-------- Exercise inputs

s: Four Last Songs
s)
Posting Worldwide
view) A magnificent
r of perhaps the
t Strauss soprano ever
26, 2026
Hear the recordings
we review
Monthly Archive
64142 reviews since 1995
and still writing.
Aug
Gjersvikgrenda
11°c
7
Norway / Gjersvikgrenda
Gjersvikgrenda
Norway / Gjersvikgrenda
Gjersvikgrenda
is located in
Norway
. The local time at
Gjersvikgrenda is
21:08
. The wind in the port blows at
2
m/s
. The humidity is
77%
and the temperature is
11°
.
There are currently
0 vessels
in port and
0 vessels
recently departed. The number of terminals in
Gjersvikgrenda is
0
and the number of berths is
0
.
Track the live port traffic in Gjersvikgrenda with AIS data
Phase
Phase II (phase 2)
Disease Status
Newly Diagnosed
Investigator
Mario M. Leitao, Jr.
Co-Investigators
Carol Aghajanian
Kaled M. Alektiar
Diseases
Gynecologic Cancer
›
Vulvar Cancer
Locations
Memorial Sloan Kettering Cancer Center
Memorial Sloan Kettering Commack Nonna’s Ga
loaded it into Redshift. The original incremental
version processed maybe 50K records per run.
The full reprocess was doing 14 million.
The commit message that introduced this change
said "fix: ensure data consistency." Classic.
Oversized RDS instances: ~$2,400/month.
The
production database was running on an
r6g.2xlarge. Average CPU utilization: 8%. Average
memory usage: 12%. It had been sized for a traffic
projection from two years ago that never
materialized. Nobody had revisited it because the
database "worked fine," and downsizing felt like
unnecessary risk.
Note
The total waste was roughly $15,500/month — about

----------------
-------- Exercise inputs

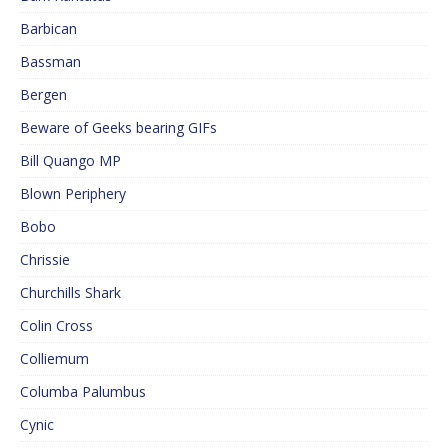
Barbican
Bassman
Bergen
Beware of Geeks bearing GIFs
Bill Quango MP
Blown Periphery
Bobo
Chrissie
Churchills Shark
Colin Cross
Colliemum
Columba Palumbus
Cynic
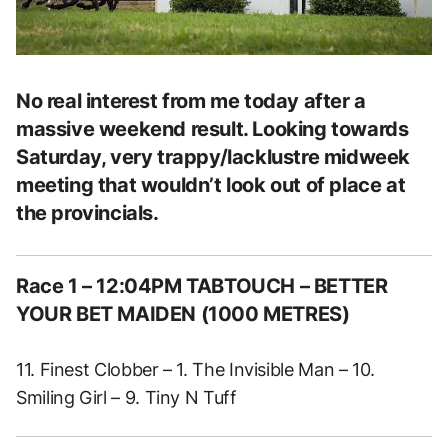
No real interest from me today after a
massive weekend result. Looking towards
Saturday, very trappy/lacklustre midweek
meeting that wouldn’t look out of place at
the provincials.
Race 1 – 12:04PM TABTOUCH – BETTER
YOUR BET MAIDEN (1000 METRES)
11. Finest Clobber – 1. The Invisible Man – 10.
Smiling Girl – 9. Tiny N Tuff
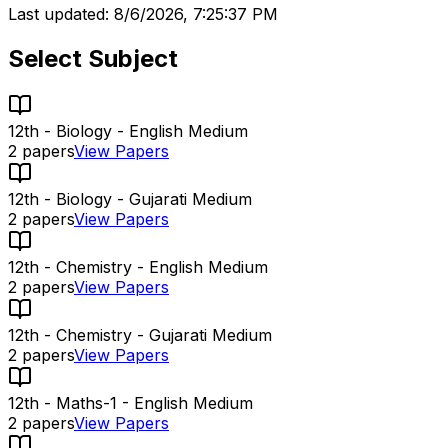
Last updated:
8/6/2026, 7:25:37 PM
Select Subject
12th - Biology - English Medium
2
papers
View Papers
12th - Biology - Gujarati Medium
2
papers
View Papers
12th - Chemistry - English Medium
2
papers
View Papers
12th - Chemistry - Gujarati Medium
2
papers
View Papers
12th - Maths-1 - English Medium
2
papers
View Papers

----------------
-------- Exercise inputs

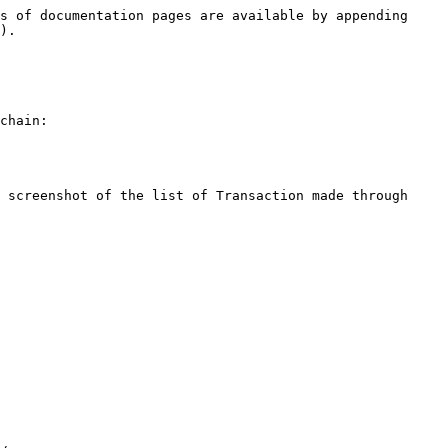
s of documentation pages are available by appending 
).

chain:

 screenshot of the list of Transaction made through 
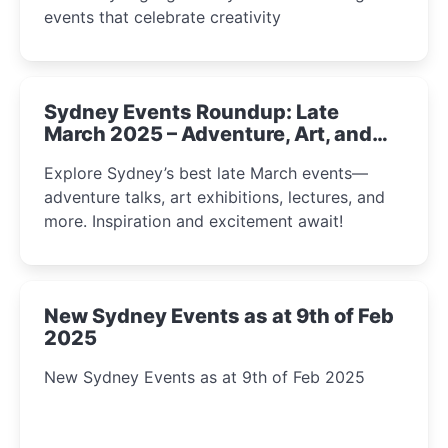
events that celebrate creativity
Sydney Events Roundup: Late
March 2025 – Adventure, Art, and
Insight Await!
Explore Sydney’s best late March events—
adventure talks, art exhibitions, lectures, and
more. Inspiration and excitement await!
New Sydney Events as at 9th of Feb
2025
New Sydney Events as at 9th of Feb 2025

----------------

## [What to work on]
Look over the listing and say how many lines hold the string "Sloan". Nothing but the number is needed.

## [Result for this task]
2